Miscellany on 5 November 2018: No more Mx Nice CEO, Goldman’s partner class, nine hours of unplanned “executive time”

In miscellany this morning:

  • CEO as “Mx Nice Guy”? Not so fast: Nobody wants to be led by Mr. Rogers, warns the WSJ.
  • Goldman’s smallest class of partners since ‘98? Goldman Sachs is set to announce a small partnership class this year as it looks to keep its “upper ranks exclusive.” Look for fewer than 65 people to make partner this year, the smallest class since 1998. (WSJ)
  • Biting at the Apple: Apple may be making a mistake by deciding not to report the number of devices it sells by category, the FT’s Lex column writes. The Wall Street Journal agrees.
  • Shakeup in Qatar: “Qatar named new heads to its giant state-run energy firm and deep-pocketed sovereign wealth fund on Sunday while appointing the CEO of its largest bank as its new trade minister,” Reuters says. Bloomberg has more.

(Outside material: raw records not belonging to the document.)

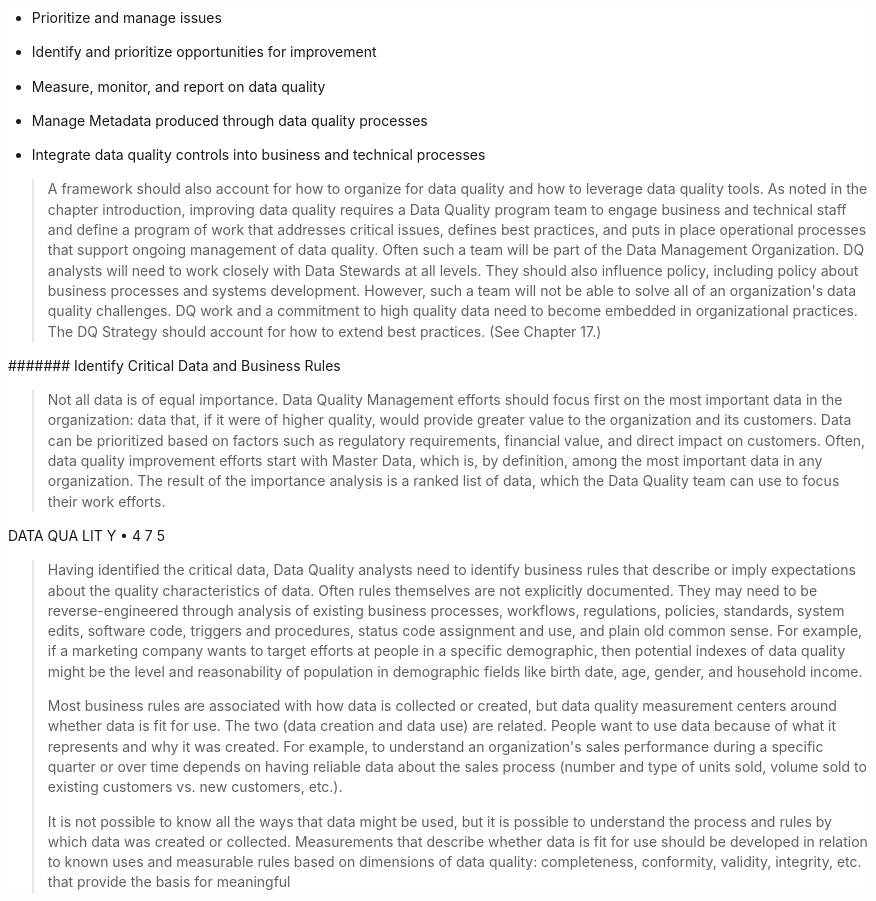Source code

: -   Prioritize and manage issues

-   Identify and prioritize opportunities for improvement

-   Measure, monitor, and report on data quality

-   Manage Metadata produced through data quality processes

-   Integrate data quality controls into business and technical
    processes

> A framework should also account for how to organize for data quality
> and how to leverage data quality tools. As noted in the chapter
> introduction, improving data quality requires a Data Quality program
> team to engage business and technical staff and define a program of
> work that addresses critical issues, defines best practices, and puts
> in place operational processes that support ongoing management of data
> quality. Often such a team will be part of the Data Management
> Organization. DQ analysts will need to work closely with Data Stewards
> at all levels. They should also influence policy, including policy
> about business processes and systems development. However, such a team
> will not be able to solve all of an organization's data quality
> challenges. DQ work and a commitment to high quality data need to
> become embedded in organizational practices. The DQ Strategy should
> account for how to extend best practices. (See Chapter 17.)

####### Identify Critical Data and Business Rules

> Not all data is of equal importance. Data Quality Management efforts
> should focus first on the most important data in the organization:
> data that, if it were of higher quality, would provide greater value
> to the organization and its customers. Data can be prioritized based
> on factors such as regulatory requirements, financial value, and
> direct impact on customers. Often, data quality improvement efforts
> start with Master Data, which is, by definition, among the most
> important data in any organization. The result of the importance
> analysis is a ranked list of data, which the Data Quality team can use
> to focus their work efforts.

DATA QUA LIT Y • 4 7 5

> Having identified the critical data, Data Quality analysts need to
> identify business rules that describe or imply expectations about the
> quality characteristics of data. Often rules themselves are not
> explicitly documented. They may need to be reverse-engineered through
> analysis of existing business processes, workflows, regulations,
> policies, standards, system edits, software code, triggers and
> procedures, status code assignment and use, and plain old common
> sense. For example, if a marketing company wants to target efforts at
> people in a specific demographic, then potential indexes of data
> quality might be the level and reasonability of population in
> demographic fields like birth date, age, gender, and household income.
>
> Most business rules are associated with how data is collected or
> created, but data quality measurement centers around whether data is
> fit for use. The two (data creation and data use) are related. People
> want to use data because of what it represents and why it was created.
> For example, to understand an organization's sales performance during
> a specific quarter or over time depends on having reliable data about
> the sales process (number and type of units sold, volume sold to
> existing customers vs. new customers, etc.).
>
> It is not possible to know all the ways that data might be used, but
> it is possible to understand the process and rules by which data was
> created or collected. Measurements that describe whether data is fit
> for use should be developed in relation to known uses and measurable
> rules based on dimensions of data quality: completeness, conformity,
> validity, integrity, etc. that provide the basis for meaningful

The Donald is a case study in why you shouldn’t leave nine hours of your day unplanned. Whether you’re a big company CEO, third generation at a family-owned business you’re dragging into the 21st century, or head-down in your own startup, there are lessons to be learned from this piece on Politico.

CORRECTION- New York and Toronto are now seven hours behind Cairo, not five as we suggested yesterday. Thank you to everyone who wrote in reminding us that we shouldn’t do complicated mathematics at 3am.